__TASK TO COMPLETE__. Scan the entries for lines containing the string "Ethics". Reply with how many there are, and nothing else.

__INFORMATION GIVEN__.
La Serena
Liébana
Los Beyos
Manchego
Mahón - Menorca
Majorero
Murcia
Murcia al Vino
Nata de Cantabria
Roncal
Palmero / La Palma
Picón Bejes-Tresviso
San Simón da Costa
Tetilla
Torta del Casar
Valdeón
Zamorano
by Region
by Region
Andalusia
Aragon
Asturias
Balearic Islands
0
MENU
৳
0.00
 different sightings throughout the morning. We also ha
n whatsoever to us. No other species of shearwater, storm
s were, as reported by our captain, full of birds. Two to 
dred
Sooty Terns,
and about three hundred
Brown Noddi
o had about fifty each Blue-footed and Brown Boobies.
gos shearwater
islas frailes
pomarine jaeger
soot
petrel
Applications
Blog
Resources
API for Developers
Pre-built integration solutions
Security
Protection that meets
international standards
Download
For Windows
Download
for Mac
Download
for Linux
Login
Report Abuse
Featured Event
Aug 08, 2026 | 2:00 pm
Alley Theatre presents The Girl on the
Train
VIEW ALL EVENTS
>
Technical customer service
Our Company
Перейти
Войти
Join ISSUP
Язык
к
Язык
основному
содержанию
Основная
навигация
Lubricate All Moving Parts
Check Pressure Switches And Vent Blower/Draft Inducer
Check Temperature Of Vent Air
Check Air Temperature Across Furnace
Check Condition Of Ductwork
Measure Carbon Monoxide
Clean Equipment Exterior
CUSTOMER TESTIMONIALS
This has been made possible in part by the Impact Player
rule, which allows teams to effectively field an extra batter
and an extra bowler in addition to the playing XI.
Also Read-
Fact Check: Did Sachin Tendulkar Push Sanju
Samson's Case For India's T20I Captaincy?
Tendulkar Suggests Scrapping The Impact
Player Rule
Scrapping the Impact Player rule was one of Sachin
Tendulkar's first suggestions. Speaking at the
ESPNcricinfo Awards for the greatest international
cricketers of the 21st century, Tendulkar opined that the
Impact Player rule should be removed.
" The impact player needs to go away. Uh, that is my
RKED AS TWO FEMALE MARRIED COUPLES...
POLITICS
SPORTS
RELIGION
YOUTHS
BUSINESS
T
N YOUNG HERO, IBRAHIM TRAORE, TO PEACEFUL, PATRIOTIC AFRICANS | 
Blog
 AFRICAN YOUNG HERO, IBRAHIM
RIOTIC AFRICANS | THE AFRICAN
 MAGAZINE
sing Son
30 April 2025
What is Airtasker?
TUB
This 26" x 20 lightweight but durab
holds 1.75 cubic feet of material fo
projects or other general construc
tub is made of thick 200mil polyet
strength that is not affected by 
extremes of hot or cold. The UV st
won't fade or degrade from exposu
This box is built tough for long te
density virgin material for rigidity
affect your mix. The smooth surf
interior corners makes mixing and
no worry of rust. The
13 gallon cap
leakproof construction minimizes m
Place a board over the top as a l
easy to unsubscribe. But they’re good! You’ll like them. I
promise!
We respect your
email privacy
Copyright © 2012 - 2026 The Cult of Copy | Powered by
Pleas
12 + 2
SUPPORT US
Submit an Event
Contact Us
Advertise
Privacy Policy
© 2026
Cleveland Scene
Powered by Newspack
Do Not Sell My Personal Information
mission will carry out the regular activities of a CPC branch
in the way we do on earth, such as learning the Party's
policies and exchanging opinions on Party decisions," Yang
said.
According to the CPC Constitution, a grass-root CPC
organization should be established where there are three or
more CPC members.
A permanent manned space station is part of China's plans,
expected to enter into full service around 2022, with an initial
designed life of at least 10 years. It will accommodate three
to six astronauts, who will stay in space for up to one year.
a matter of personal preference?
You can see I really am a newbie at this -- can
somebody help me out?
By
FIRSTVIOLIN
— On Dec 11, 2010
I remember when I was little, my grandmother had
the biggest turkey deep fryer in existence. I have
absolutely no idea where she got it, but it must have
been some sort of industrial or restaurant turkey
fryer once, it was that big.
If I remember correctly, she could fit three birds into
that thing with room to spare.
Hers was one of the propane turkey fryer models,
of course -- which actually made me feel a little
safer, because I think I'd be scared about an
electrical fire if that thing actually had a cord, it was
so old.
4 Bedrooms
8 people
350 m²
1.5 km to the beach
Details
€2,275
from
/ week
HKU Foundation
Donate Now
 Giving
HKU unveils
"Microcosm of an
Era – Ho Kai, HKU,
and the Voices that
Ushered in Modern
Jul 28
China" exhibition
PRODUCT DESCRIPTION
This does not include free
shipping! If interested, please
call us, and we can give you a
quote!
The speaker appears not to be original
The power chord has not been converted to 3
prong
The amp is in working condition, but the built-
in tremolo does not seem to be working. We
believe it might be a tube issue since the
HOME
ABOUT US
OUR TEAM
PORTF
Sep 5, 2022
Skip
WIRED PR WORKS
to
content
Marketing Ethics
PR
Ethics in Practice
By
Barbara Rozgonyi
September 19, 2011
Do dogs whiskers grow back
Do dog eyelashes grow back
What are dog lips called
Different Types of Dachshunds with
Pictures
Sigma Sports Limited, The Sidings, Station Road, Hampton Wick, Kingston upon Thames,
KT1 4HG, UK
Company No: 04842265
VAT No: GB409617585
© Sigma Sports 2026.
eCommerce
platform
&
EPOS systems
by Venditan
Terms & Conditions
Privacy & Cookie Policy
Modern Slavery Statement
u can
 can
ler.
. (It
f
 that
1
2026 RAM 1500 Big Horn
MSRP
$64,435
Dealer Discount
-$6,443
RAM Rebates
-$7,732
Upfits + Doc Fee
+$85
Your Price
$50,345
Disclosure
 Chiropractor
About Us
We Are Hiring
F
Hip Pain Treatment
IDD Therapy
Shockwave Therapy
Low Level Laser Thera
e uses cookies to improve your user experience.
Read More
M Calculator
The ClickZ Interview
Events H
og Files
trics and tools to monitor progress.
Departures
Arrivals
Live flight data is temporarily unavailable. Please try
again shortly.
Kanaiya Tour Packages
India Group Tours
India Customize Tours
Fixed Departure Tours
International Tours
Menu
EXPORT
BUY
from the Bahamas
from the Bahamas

__EXERCISE RESPONSE__. 2